▶ _TEXT PASSAGE_
The tell me about the great behaviour and attitude she’s exhibiting (whooohooooo!  She’s a hard kid to raise).
And they set goals and tell get her to buy in to the strategy that will take her where she is from to where she could be.
 

To hear that her teachers are very fond of her, that they appreciate what a great kid she is, that they’re pushing her as they should, and that they are affirming she should enter law school or med school or enter the International Economics arena when she graduates is music to my ears, and to her ears too.


“You are a strong woman, Missy, and you are going to go far, you just need to get organised and here is how you do that….”
“You have a vast body of knowledge and you apply it well which is a delight in the class and increases your grades”.
“You managed yourself very well when you were feeling stressed today in class, next time could you…..”
“You have to hand in your homework even if you feel it could have been better, to give you a mark, we have to see it…”

One teacher caught me by the arm after Missy walked out to the corridor between appointments and asked
“Is she as intense at home? Wow, my hat goes off to you, you manage so well and you are doing phenomenally.  We really appreciate everything you have done to bring her to this point, she’s amazing and we can see her growth.  You are a powerful parent to her and she is blessed because of it”.
 

And all of a sudden, I was a little less stressed, and I could concentrate on the things which needed my attention.

 

Monday, 25 April 2016

Even the good ones leave something to be desired...

If you're thinking of having a kid, a cute, snuggly, smells like talc kid, I would add a word of caution.
Go to the back garden, taking your purse filled with your money and bank cards, wallet, favourite things, your nice clothes, your ordinary clothes, and a box of matches.
Now set it all on fire.
Poke the fire for a while, really get it burning.
Burning good? 
Great.
Now take a demanding older person on holiday, never letting her out of your sight. 
Accommodate all of her wants and needs at all times, day or night.
If you plan on having more than one kiddo, take an extra adult for every extra kid, same rules apply, never let them out of your sight.
Now slap yourself in the face to simulate emotionally hurtful words the teens will throw at you.
Switch on all the lights in the house, leave them that way for 18 years. 
Start the taps running now.
Develop your career based on hoping your boss doesn't notice holiday days are being taken to coincide with teacher training days, all the time.  Fake a cold when overseas travel is mentioned.  A sneezy, "don't travel with me, look at this sneezy cold" cold.  Add a cough for authenticity.
Wet some bath towels and leave them as a trip hazard.
Have someone on standby to roll their eyes at you without notice.
Cook a dinner, have someone come and scrape that dinner in to the bin and get a chocolate croissant from the cupboard instead.
Leave everything, everywhere, and clamber over, then yell a while and get it all picked up and start over again.
Now stay awake for 15 years.
Managed to get a new purse?
Great, go back to the garden and burn that too.  No!  Don't take out your bank cards.
Now, if you still want babies, go for it.
Still fun?

▶ _WHAT TO WORK ON_
Answer these questions using the parenting blog post above.
1. What options do the teachers affirm Missy should pursue when she graduates?
2. What date heads the entry "Even the good ones leave something to be desired..."?
3. For how many years should all the lights in the house stay switched on?

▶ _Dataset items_
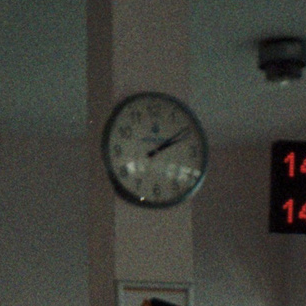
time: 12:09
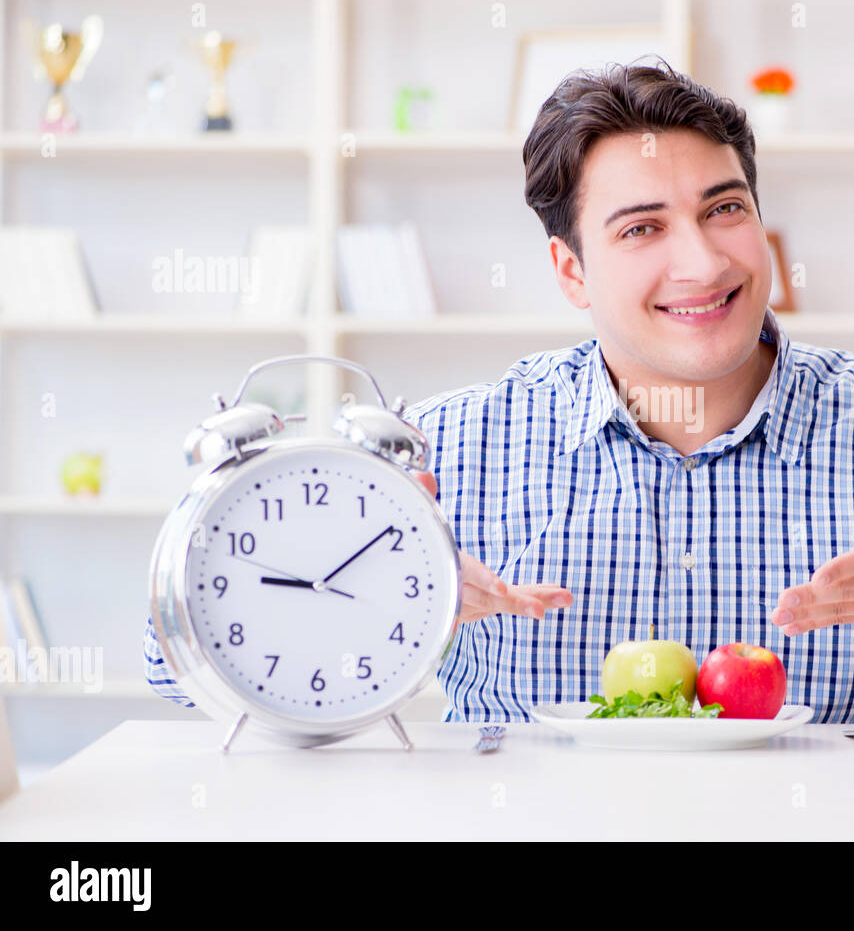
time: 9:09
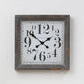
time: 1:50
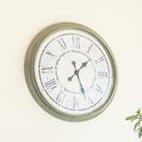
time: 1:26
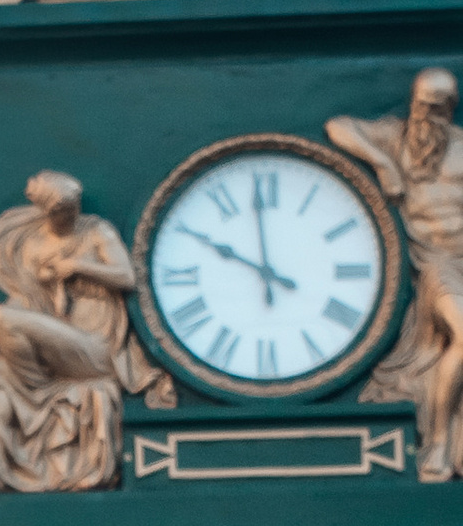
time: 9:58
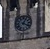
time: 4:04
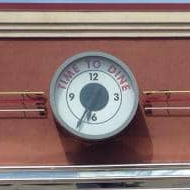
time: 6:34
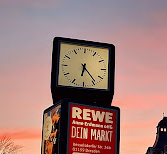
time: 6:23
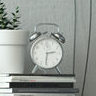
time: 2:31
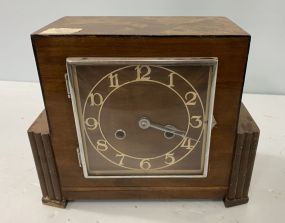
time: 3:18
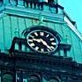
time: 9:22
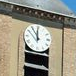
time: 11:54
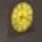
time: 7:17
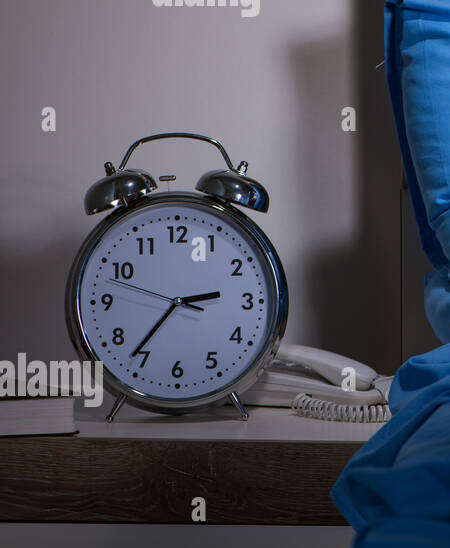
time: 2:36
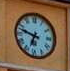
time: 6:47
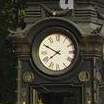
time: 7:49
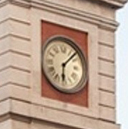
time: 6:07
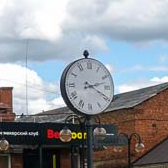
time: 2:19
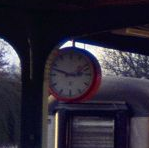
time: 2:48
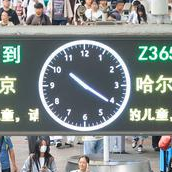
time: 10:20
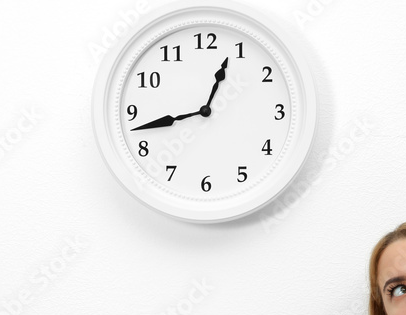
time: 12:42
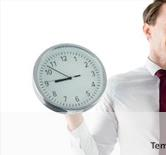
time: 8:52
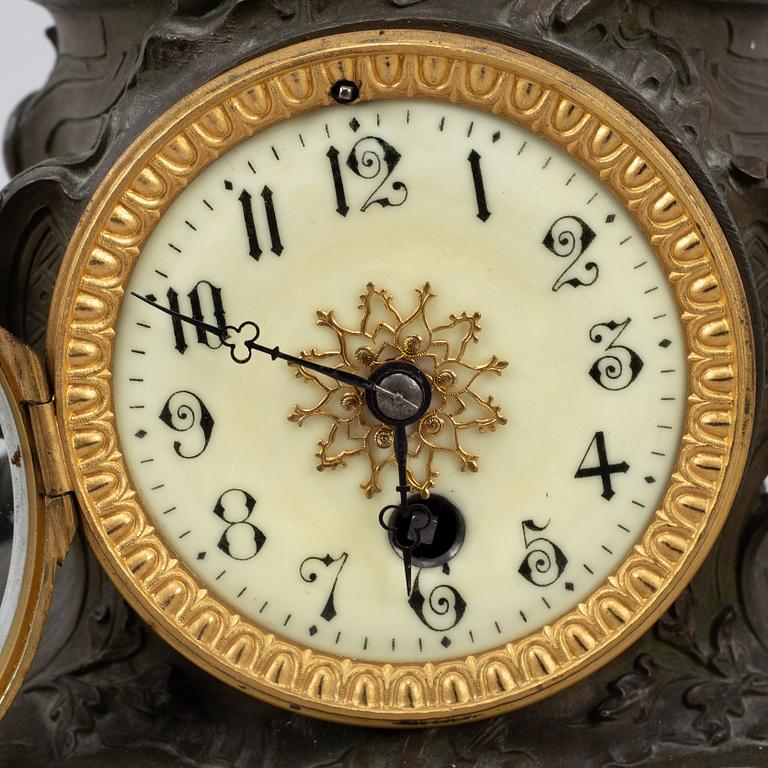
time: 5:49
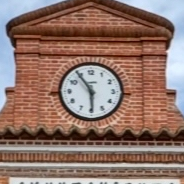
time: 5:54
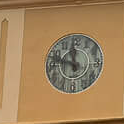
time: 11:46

▶ _RESULT OF THIS TASK_
1. Law school, med school, or the International Economics arena.
2. Monday, 25 April 2016.
3. 18 years.